Probabilistic Chips ARE NOT Going to Improve Your Supply Chain Software

It simultaneously humours and scares me every time non-technical folk decide to write about a new piece of technology and how it is going to revolutionize whatever domain they regularly write about. The latest example is this recent piece over on Supply Chain Brain that says one should look for breakthrough technologies this year.

The article, which correctly notes that adoption of ERP systems led to:

  • Stumbling
    as a lack of depth in planning functionality in ERP systems did not lead to integrated planning
  • Failed Promises
    as the ERP is not the de-facto data model for the enterprise or even the end-to-end supply chain
  • A Lack of Agility
    as it has failed to deliver any sensing capabilities that would drive supply chain agility

went on to say that 2011 would be the year when breakthrough technologies using probabilistic chip logic, parallel processing for near-real time response, and artificial intelligence would hit the market. WHAT THE FRACK? Are you kidding me? Did Supply Chain Brain really publish this? Was it written by the Scarecrow from the Wizard of Oz? Let’s examine these technologies in more detail.

  • Parallel Processing
    Your average solution is already taking advantage of this. It’s called a multi-core chip which has been standard in every server for years now. Sure most applications are not written to be multi-threaded or take advantage of multi-cores, but, in order to allow the developers to handle increasing complexity and code-sprawl, most applications are written as multiple modules that are assigned their own processes, and the OS will balance the processes among the cores to speed up overall performance.
  • Artificial Intelligence
    We have been promised (true) AI for 55 years and it has never materialized. What makes you think the next 55 are going to be any different?

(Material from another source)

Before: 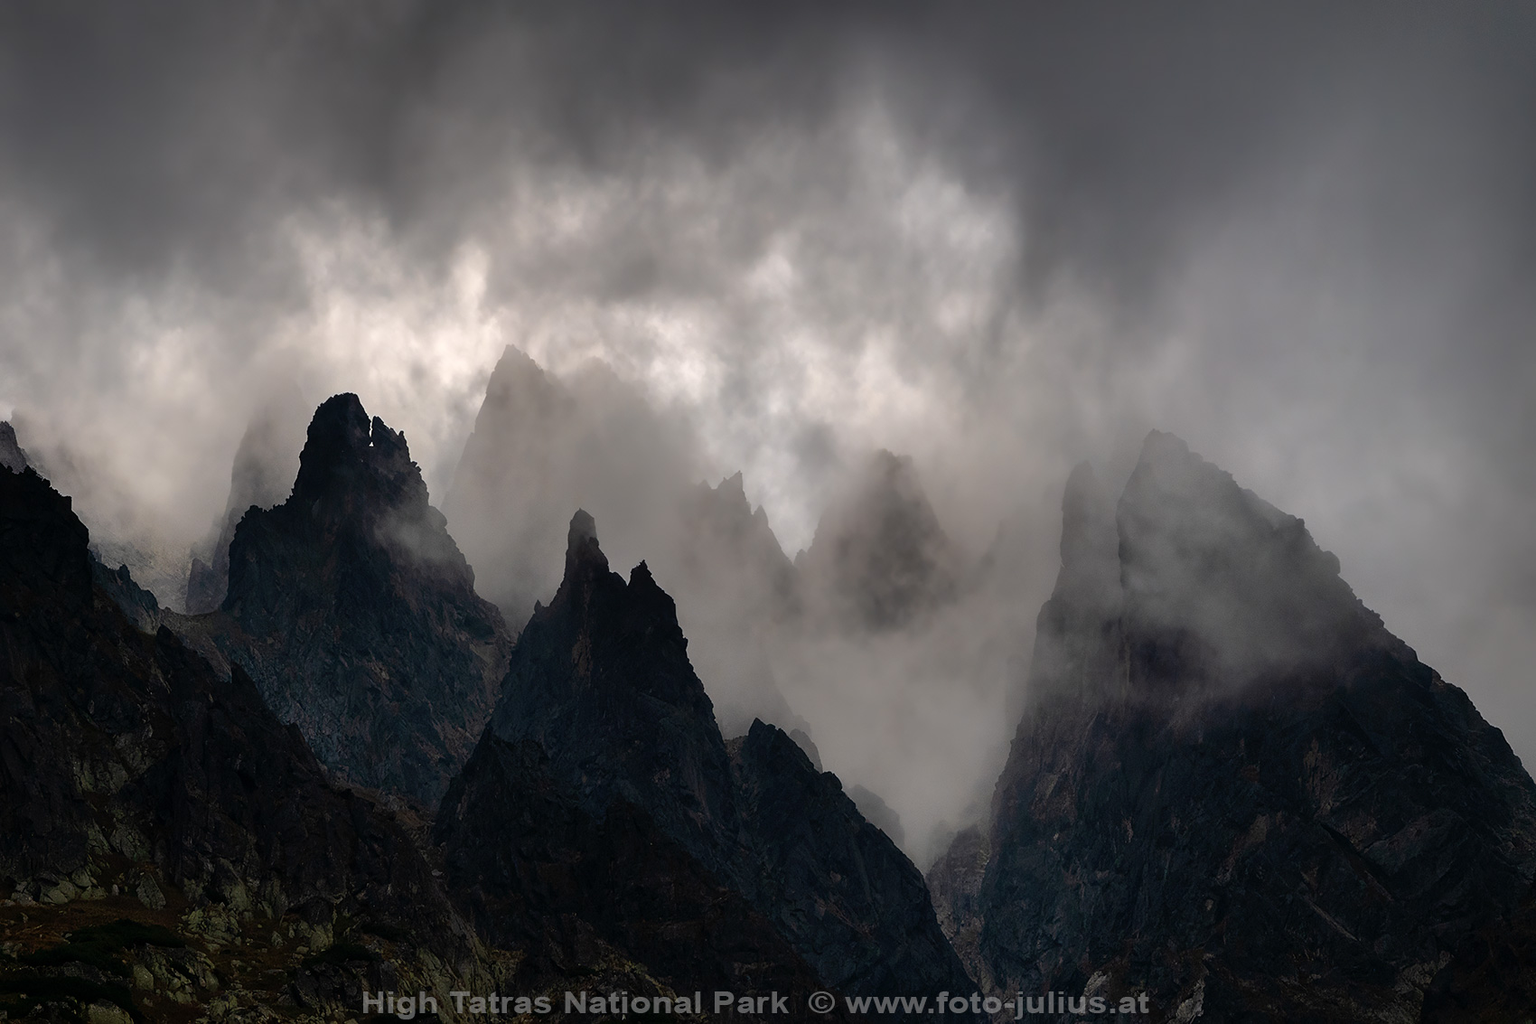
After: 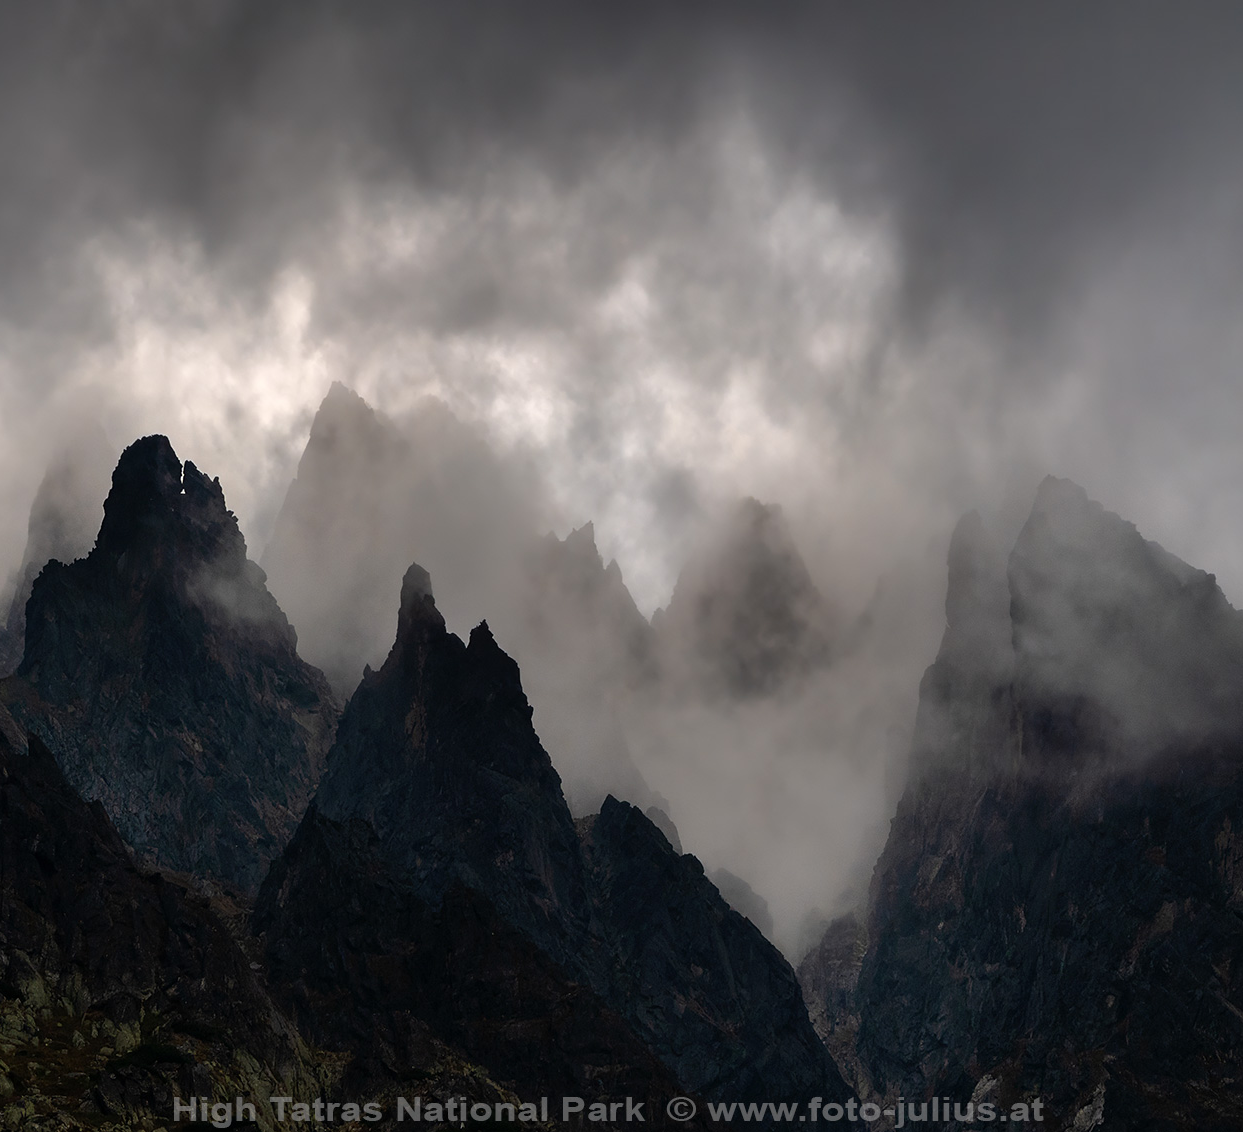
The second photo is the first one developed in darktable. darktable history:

And how are supply management applications going to deliver a technology that does not even exist yet?
  • Probabilistic Chip Logic
         Obviously the author has no fracking clue what PCL is. Because if the author did, the author would know that PCL, by its very definition, CAN NOT improve computational results. In fact, what PCL actually does is WORSEN computational results. (It will make a decision optimization model worthless since optimization requires millions of calculations and the propagated error would soon be so bad that there will be no accuracy left.) In some applications, like video and audio compression and decompression, small losses in accuracy are not only acceptable but often unnoticeable. It turns out that if you are willing to accept small losses in accuracy, you can do the computations with significantly less energy.
         Most of the voltage required by a computer chip is used to overcome the electrical “noise” created by constantly moving electrons in the chip materials. If this noise is not drowned out by a high enough voltage, then a chip may not be able to accurately determine if an electron flowed through one of its transistors. (Chips produce their bits, 0s and 1s, by measuring the absence or presence of an electron in a transistor.) If the voltage is decreased, the signal-to-noise ratio decreases and the probability of registering an incorrect bit increases. It turns out that the nature of electricity means that voltage (and energy) requirements can be significantly decreased if one is willing to accept an increase in the probability of a bit being mis-read x% of the time, which for some applications (like video and audio signal processing) only results in a small loss of precision.
         Thus, the use of a probabilistic chip can decrease your energy requirements (and corresponding operational costs of computing machinery), but cannot improve the processing accuracy of any applications so using it (although it can speed the chips up slightly since lower voltage utilization means they can run faster without overheating). And, at least for now, one will get (considerably) more speed from parallel processing.